Copy out every line of the listing below word for word.
══════
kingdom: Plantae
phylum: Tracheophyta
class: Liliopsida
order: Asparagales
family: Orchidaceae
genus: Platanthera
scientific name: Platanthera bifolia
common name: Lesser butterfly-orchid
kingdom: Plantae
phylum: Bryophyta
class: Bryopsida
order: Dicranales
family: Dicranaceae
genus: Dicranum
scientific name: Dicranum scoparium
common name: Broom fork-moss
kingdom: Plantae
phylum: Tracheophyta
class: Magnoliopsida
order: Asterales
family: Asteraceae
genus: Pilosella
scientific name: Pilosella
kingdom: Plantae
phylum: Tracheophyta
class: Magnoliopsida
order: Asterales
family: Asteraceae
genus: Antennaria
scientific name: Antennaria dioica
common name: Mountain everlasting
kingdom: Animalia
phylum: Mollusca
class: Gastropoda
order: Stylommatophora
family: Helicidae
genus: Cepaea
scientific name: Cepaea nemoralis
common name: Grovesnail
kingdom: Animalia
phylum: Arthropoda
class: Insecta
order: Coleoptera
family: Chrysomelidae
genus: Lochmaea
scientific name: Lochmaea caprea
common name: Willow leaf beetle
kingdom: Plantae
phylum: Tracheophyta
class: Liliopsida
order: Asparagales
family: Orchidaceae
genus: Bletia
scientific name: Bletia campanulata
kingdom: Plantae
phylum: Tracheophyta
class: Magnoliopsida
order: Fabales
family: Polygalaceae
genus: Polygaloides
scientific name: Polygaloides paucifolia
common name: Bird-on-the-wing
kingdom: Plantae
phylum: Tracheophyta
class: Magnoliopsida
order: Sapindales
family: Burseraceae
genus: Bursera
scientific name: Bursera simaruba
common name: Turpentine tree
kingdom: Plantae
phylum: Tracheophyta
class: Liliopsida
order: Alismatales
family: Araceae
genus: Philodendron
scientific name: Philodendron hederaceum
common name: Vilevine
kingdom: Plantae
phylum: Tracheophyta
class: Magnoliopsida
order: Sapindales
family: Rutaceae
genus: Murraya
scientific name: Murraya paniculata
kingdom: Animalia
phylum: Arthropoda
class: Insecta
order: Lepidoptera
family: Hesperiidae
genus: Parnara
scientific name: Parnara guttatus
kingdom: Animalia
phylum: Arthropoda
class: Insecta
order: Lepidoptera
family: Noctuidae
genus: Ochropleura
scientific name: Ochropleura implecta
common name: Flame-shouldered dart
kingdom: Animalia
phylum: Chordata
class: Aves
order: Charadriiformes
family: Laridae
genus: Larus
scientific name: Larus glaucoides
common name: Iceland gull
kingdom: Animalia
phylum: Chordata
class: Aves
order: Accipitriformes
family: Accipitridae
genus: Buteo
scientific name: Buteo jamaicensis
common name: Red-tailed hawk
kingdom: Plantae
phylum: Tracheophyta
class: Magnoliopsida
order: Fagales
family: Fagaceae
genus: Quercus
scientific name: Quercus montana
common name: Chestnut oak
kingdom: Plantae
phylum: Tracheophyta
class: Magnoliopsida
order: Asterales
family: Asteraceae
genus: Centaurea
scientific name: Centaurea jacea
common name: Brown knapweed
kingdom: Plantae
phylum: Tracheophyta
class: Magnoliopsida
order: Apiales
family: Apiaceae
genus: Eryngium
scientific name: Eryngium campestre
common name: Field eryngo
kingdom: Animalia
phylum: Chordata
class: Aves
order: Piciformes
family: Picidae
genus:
══════
- _Written response_
kingdom: Plantae
phylum: Tracheophyta
class: Liliopsida
order: Asparagales
family: Orchidaceae
genus: Platanthera
scientific name: Platanthera bifolia
common name: Lesser butterfly-orchid
kingdom: Plantae
phylum: Bryophyta
class: Bryopsida
order: Dicranales
family: Dicranaceae
genus: Dicranum
scientific name: Dicranum scoparium
common name: Broom fork-moss
kingdom: Plantae
phylum: Tracheophyta
class: Magnoliopsida
order: Asterales
family: Asteraceae
genus: Pilosella
scientific name: Pilosella
kingdom: Plantae
phylum: Tracheophyta
class: Magnoliopsida
order: Asterales
family: Asteraceae
genus: Antennaria
scientific name: Antennaria dioica
common name: Mountain everlasting
kingdom: Animalia
phylum: Mollusca
class: Gastropoda
order: Stylommatophora
family: Helicidae
genus: Cepaea
scientific name: Cepaea nemoralis
common name: Grovesnail
kingdom: Animalia
phylum: Arthropoda
class: Insecta
order: Coleoptera
family: Chrysomelidae
genus: Lochmaea
scientific name: Lochmaea caprea
common name: Willow leaf beetle
kingdom: Plantae
phylum: Tracheophyta
class: Liliopsida
order: Asparagales
family: Orchidaceae
genus: Bletia
scientific name: Bletia campanulata
kingdom: Plantae
phylum: Tracheophyta
class: Magnoliopsida
order: Fabales
family: Polygalaceae
genus: Polygaloides
scientific name: Polygaloides paucifolia
common name: Bird-on-the-wing
kingdom: Plantae
phylum: Tracheophyta
class: Magnoliopsida
order: Sapindales
family: Burseraceae
genus: Bursera
scientific name: Bursera simaruba
common name: Turpentine tree
kingdom: Plantae
phylum: Tracheophyta
class: Liliopsida
order: Alismatales
family: Araceae
genus: Philodendron
scientific name: Philodendron hederaceum
common name: Vilevine
kingdom: Plantae
phylum: Tracheophyta
class: Magnoliopsida
order: Sapindales
family: Rutaceae
genus: Murraya
scientific name: Murraya paniculata
kingdom: Animalia
phylum: Arthropoda
class: Insecta
order: Lepidoptera
family: Hesperiidae
genus: Parnara
scientific name: Parnara guttatus
kingdom: Animalia
phylum: Arthropoda
class: Insecta
order: Lepidoptera
family: Noctuidae
genus: Ochropleura
scientific name: Ochropleura implecta
common name: Flame-shouldered dart
kingdom: Animalia
phylum: Chordata
class: Aves
order: Charadriiformes
family: Laridae
genus: Larus
scientific name: Larus glaucoides
common name: Iceland gull
kingdom: Animalia
phylum: Chordata
class: Aves
order: Accipitriformes
family: Accipitridae
genus: Buteo
scientific name: Buteo jamaicensis
common name: Red-tailed hawk
kingdom: Plantae
phylum: Tracheophyta
class: Magnoliopsida
order: Fagales
family: Fagaceae
genus: Quercus
scientific name: Quercus montana
common name: Chestnut oak
kingdom: Plantae
phylum: Tracheophyta
class: Magnoliopsida
order: Asterales
family: Asteraceae
genus: Centaurea
scientific name: Centaurea jacea
common name: Brown knapweed
kingdom: Plantae
phylum: Tracheophyta
class: Magnoliopsida
order: Apiales
family: Apiaceae
genus: Eryngium
scientific name: Eryngium campestre
common name: Field eryngo
kingdom: Animalia
phylum: Chordata
class: Aves
order: Piciformes
family: Picidae
genus:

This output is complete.